[Task instructions]
Would you print the records as they stand, down to the last character?

[Data records]
◇ ◇ ◇
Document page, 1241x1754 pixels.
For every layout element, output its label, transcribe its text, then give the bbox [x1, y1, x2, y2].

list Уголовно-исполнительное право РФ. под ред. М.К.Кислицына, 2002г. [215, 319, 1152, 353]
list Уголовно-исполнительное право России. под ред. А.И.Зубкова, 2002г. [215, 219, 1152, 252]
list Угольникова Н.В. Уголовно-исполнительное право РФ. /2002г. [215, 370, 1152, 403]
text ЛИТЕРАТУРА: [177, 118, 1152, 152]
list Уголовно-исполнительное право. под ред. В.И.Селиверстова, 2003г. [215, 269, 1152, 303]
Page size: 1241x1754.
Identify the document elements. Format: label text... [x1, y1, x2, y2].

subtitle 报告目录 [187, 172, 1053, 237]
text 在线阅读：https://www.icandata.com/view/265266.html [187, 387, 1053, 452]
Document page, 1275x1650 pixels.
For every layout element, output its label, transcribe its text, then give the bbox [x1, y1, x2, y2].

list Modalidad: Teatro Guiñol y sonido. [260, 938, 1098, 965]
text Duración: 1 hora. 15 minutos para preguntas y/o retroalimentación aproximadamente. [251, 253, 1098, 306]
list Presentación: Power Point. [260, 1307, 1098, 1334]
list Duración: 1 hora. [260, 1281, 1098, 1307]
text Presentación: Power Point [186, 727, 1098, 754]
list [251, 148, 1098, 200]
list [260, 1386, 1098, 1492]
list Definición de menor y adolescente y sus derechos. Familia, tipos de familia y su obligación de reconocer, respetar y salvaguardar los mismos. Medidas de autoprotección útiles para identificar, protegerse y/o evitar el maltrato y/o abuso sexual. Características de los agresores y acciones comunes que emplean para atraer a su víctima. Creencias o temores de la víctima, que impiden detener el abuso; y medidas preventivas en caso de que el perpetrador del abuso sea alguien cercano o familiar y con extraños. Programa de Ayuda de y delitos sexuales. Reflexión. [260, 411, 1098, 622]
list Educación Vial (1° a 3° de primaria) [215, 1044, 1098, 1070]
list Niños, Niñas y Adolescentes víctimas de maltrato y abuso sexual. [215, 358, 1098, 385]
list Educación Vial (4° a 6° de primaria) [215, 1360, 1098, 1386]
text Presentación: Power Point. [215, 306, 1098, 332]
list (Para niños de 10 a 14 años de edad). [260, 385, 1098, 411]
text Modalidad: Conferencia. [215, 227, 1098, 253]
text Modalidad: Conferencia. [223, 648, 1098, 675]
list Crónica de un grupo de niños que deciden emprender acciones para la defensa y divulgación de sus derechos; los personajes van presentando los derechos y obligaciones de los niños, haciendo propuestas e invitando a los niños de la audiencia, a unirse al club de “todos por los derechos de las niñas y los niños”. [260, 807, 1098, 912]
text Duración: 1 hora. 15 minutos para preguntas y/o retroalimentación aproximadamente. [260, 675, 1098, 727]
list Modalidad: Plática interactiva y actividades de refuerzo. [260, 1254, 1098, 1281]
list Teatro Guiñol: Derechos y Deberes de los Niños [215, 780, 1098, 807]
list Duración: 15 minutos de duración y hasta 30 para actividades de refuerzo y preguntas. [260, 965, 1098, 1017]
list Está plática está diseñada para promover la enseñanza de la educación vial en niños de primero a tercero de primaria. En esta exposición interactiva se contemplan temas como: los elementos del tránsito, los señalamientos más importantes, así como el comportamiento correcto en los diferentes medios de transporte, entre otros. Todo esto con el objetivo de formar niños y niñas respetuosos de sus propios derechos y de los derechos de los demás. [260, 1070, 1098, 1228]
◇ ◇ ◇
[Your solution]
Document page, 1241x1754 pixels.
For every layout element, output its label, transcribe its text, then give the bbox [x1, y1, x2, y2].

list Уголовно-исполнительное право РФ. под ред. М.К.Кислицына, 2002г. [215, 319, 1152, 353]
list Уголовно-исполнительное право России. под ред. А.И.Зубкова, 2002г. [215, 219, 1152, 252]
list Угольникова Н.В. Уголовно-исполнительное право РФ. /2002г. [215, 370, 1152, 403]
text ЛИТЕРАТУРА: [177, 118, 1152, 152]
list Уголовно-исполнительное право. под ред. В.И.Селиверстова, 2003г. [215, 269, 1152, 303]
Page size: 1241x1754.
Identify the document elements. Format: label text... [x1, y1, x2, y2].

subtitle 报告目录 [187, 172, 1053, 237]
text 在线阅读：https://www.icandata.com/view/265266.html [187, 387, 1053, 452]
Document page, 1275x1650 pixels.
For every layout element, output its label, transcribe its text, then give the bbox [x1, y1, x2, y2].

list Modalidad: Teatro Guiñol y sonido. [260, 938, 1098, 965]
text Duración: 1 hora. 15 minutos para preguntas y/o retroalimentación aproximadamente. [251, 253, 1098, 306]
list Presentación: Power Point. [260, 1307, 1098, 1334]
list Duración: 1 hora. [260, 1281, 1098, 1307]
text Presentación: Power Point [186, 727, 1098, 754]
list [251, 148, 1098, 200]
list [260, 1386, 1098, 1492]
list Definición de menor y adolescente y sus derechos. Familia, tipos de familia y su obligación de reconocer, respetar y salvaguardar los mismos. Medidas de autoprotección útiles para identificar, protegerse y/o evitar el maltrato y/o abuso sexual. Características de los agresores y acciones comunes que emplean para atraer a su víctima. Creencias o temores de la víctima, que impiden detener el abuso; y medidas preventivas en caso de que el perpetrador del abuso sea alguien cercano o familiar y con extraños. Programa de Ayuda de y delitos sexuales. Reflexión. [260, 411, 1098, 622]
list Educación Vial (1° a 3° de primaria) [215, 1044, 1098, 1070]
list Niños, Niñas y Adolescentes víctimas de maltrato y abuso sexual. [215, 358, 1098, 385]
list Educación Vial (4° a 6° de primaria) [215, 1360, 1098, 1386]
text Presentación: Power Point. [215, 306, 1098, 332]
list (Para niños de 10 a 14 años de edad). [260, 385, 1098, 411]
text Modalidad: Conferencia. [215, 227, 1098, 253]
text Modalidad: Conferencia. [223, 648, 1098, 675]
list Crónica de un grupo de niños que deciden emprender acciones para la defensa y divulgación de sus derechos; los personajes van presentando los derechos y obligaciones de los niños, haciendo propuestas e invitando a los niños de la audiencia, a unirse al club de “todos por los derechos de las niñas y los niños”. [260, 807, 1098, 912]
text Duración: 1 hora. 15 minutos para preguntas y/o retroalimentación aproximadamente. [260, 675, 1098, 727]
list Modalidad: Plática interactiva y actividades de refuerzo. [260, 1254, 1098, 1281]
list Teatro Guiñol: Derechos y Deberes de los Niños [215, 780, 1098, 807]
list Duración: 15 minutos de duración y hasta 30 para actividades de refuerzo y preguntas. [260, 965, 1098, 1017]
list Está plática está diseñada para promover la enseñanza de la educación vial en niños de primero a tercero de primaria. En esta exposición interactiva se contemplan temas como: los elementos del tránsito, los señalamientos más importantes, así como el comportamiento correcto en los diferentes medios de transporte, entre otros. Todo esto con el objetivo de formar niños y niñas respetuosos de sus propios derechos y de los derechos de los demás. [260, 1070, 1098, 1228]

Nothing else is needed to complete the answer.